A raccontare i retroscena di No Plan ci ha pensato il suo ideatore e creatore, ovvero il regista Tom Hingston, che di Bowie è stato già in passato importante collaboratore. Descrivendolo come un regalo fatto ai fans del Duca Bianco in occasione di quello che sarebbe stato il suo settantesimo compleanno, Hingston ha anche raccontato:
“I wanted to infuse the piece with a number of knowing references, that any discerning fan would recognise and understand. So, the name of the street, the name of the shop, multiple screens, the bluebird, the rocket, and in fact the electric blue of the monitors themselves.”
Il regista ha inoltre aggiunto:
“The words of the song do play a central part, of course, but it’s as much about the surrounding situation and setting. There is a theme of disembodiment within the track and this sense of occupying another space, which is not of this time, indeed in places the song itself is out of time.”

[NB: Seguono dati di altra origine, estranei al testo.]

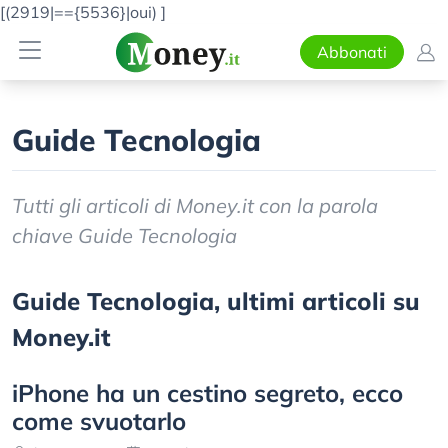
[(2919|=={5536}|oui)
]
Abbonati
Guide Tecnologia
Tutti gli articoli di Money.it con la parola
chiave Guide Tecnologia
Guide Tecnologia, ultimi articoli su
Money.it
iPhone ha un cestino segreto, ecco
come svuotarlo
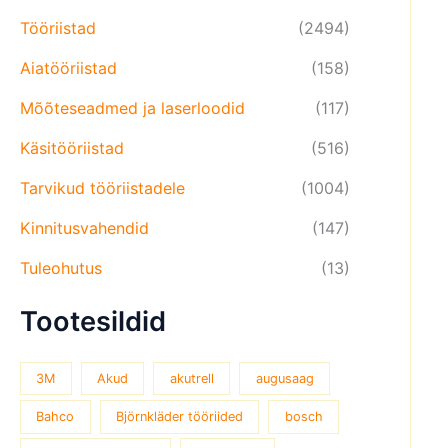
Tööriistad
(2494)
Aiatööriistad
(158)
Mõõteseadmed ja laserloodid
(117)
Käsitööriistad
(516)
Tarvikud tööriistadele
(1004)
Kinnitusvahendid
(147)
Tuleohutus
(13)
Tootesildid
3M
Akud
akutrell
augusaag
Bahco
Björnkläder tööriided
bosch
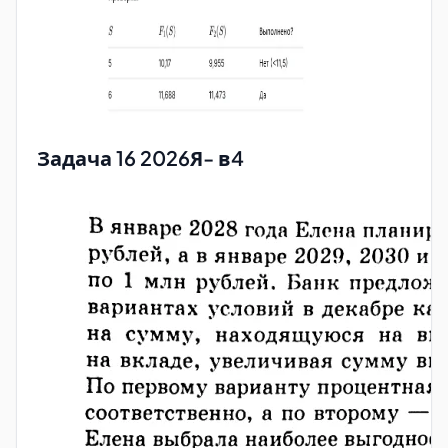
Задача 16 2026Я- в4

In questo lavoro Hingston ha voluto fare anche diretto riferimento alla piéce teatrale “Lazarus”, dalla colonna della quale No Plan è tratta, citando un’intervista nella quale il suo autore Enda Walsh ricordando una sua conversazione avuta con Bowie ne ha rivelato un particolare aspetto:
“They spoke about the notion of a stained glass window and how this could be used as a visual metaphor to tell a series of stories through one central image – I thought that was such a lovely point of reference. For me, the shop window and the screens form a device which allows the story to play out, yet viewed through a somewhat fractured lens.”